Несчастный Виллис сжал губы, потом открыл рот. Колени у него, как я заметил, искали друг у друга поддержки.

— Сэр?

— Вы несли вахту?

— Сэр, он… Мистер… он…

— Про «он» мне все известно, мистер Виллис. Вы несли вахту?

Уста Виллиса исторгли слабое клохтанье. Правая рука капитана Андерсона описала круг, и ладонь с громким шлепком обрушилась на лицо юноши! Тот, казалось, подскочил в воздух, подался в сторону и рухнул.

— Встаньте, сэр, когда я к вам обращаюсь! Видите эти стеньги, вы, сопливый болван? Встать! Вы хотя бы представляете, сколько парусов изорвано в клочья, сколько пеньковых канатов теперь только и годны, что на кранцы? Знайте, сэр, когда у нас снова будет топ бизань-мачты, следующее звание будете выслуживать там!

— Сэр, но мистер…

— Давайте его сюда, Виллис, ясно вам? Хочу, чтоб он предстал передо мной, и МИГОМ!

Не думал я, что одно короткое слово может выражать такой гнев и угрозу. Это был знаменитый рев капитана Андерсона, ужасный звук. Мне стало ясно, что для поддержания своей новой репутации героя лучше и дальше лежать спокойно. Я не открывал глаз и только потому услышал разговор, видеть которого никак не мог. Раздались неуверенные шаги, вслед за ними — голос Девереля, одновременно небрежный и испуганный:

— Вот ведь что мальчишка натворил, будь он неладен!

Андерсон отвечал гневно, но негромко, словно не желая, чтобы его подслушали:

— Мистер Деверель, вахта была ваша.

Лейтенант отвечал так же тихо:

— Виллис стоял…

— «Виллис»! Господи, какой вы болван!

— Я не намерен выслушивать такие…

— Нет, вы выслушаете! Есть приказ, запрещающий в открытом море оставлять на вахте гардемарина.

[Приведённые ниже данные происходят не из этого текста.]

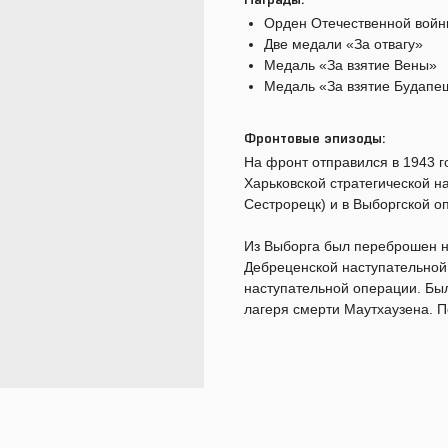
Награды:
Орден Отечественной войны
Две медали «За отвагу»
Медаль «За взятие Вены»
Медаль «За взятие Будапе
Фронтовые эпизоды:
На фронт отправился в 1943 го
Харьковской стратегической на
Сестрорецк) и в Выборгской о
Из Выборга был переброшен н
Дебреценской наступательной 
наступательной операции. Был 
лагеря смерти Маутхаузена. П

Деверель неожиданно повысил голос до крика:

— Но все так делают! Как еще учить этих юнцов?

— Стало быть, вахтенный офицер может улизнуть в кают-компанию? Как только нас тряхнуло, я поднялся на палубу, и, видит Бог, вас там не было! У вас ноги заплетаются, пьянчуга…

— Я не позволю так себя называть — ни вам и никому другому! Посмотрим, как…

Андерсон повысил голос:

— Лейтенант Деверель! Вы покинули палубу во время вахты, что является преступной небрежностью.